Morrer longe

Da Finlândia chega-nos um breve tratado sobre a forma como quem resolve brincar em grupo com a morte, acaba a celebrar a vida

Tem vinte anos este "Aprazível Suicídio em Grupo" de Arto Paasilinna. É o 10º romance do escritor, o segundo publicado em Portugal depois de "A Lebre de Vatanen", livro absolutamente fundador de uma voz literária de latitude finlandesa. Depois da consciência ecológica ser pretexto para uma desconstrução irónica de uma forma de vaguear pela vida, o estilo foi afinado, refinado mesmo, esbarrando em temas mais complexos: "O maior inimigo dos finlandeses é a tristeza, a melancolia, uma apatia insondável. Ao longo de milhares de anos um pesar tem pairado sobre este infeliz, submetendo-o ao seu jugo e tornando assim a sua alma taciturna e sisuda. Tão arreigado é o pessimismo, que muitos finlandeses vêem na morte a única salvação para as suas angústias. A melancolia é um inimigo mais impiedoso que a União Soviética".

O parágrafo transcrito abre o romance e tem o condão de nos deixar boquiabertos: por um lado, o estilo jornalístico, de quem parece estar a transcrever um relatório científico, coloca o leitor em sentido. Virá aí um tratado sobre o "spleen" finlandês?

Por outro, talvez o tom didáctico seja o de uma introdução a uma fábula daquelas que começam com o inevitável "Era uma vez..."

Cinco páginas à frente, quando um homem de negócios falido e um velho coronel do exército se cruzam num celeiro em plena noite de S. João (para os finlandeses a noite de S. João, o solstício, é um ritual solene, por todos celebrado) e evitam mutuamente o seu suicídio, o tom está encontrado. Unidos na hora que antecede a morte está traçado o destino de uma confraria, de uma rede social: as dos vencidos da vida finlandeses que não querem morrer sozinhos.

■ Material fornecido:
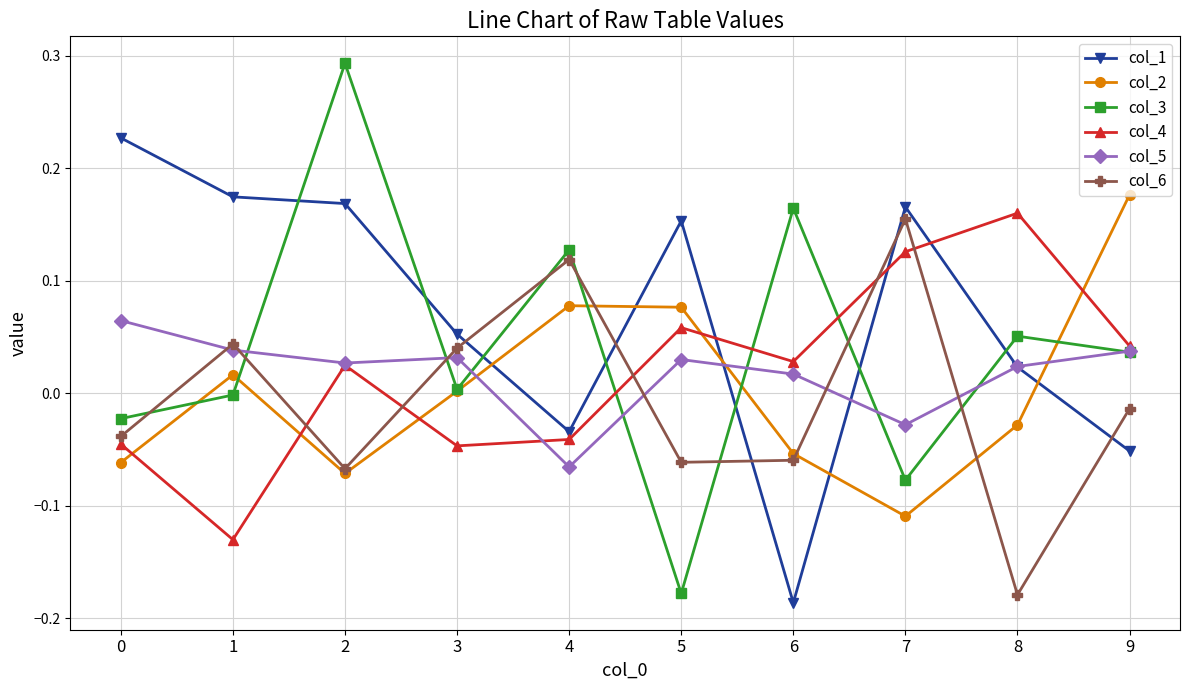

Between 2 and 7, which series saw the biggest shift?

col_3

■ Instruções de execução: Transcreva fielmente a passagem do excerto sobre o romance de Arto Paasilinna compreendida entre "Por outro, talvez" e "querem morrer sozinhos.", inclusive. As linhas apresentadas não são necessárias.

■ A sua resolução:
Por outro, talvez o tom didáctico seja o de uma introdução a uma fábula daquelas que começam com o inevitável "Era uma vez..."

Cinco páginas à frente, quando um homem de negócios falido e um velho coronel do exército se cruzam num celeiro em plena noite de S. João (para os finlandeses a noite de S. João, o solstício, é um ritual solene, por todos celebrado) e evitam mutuamente o seu suicídio, o tom está encontrado. Unidos na hora que antecede a morte está traçado o destino de uma confraria, de uma rede social: as dos vencidos da vida finlandeses que não querem morrer sozinhos.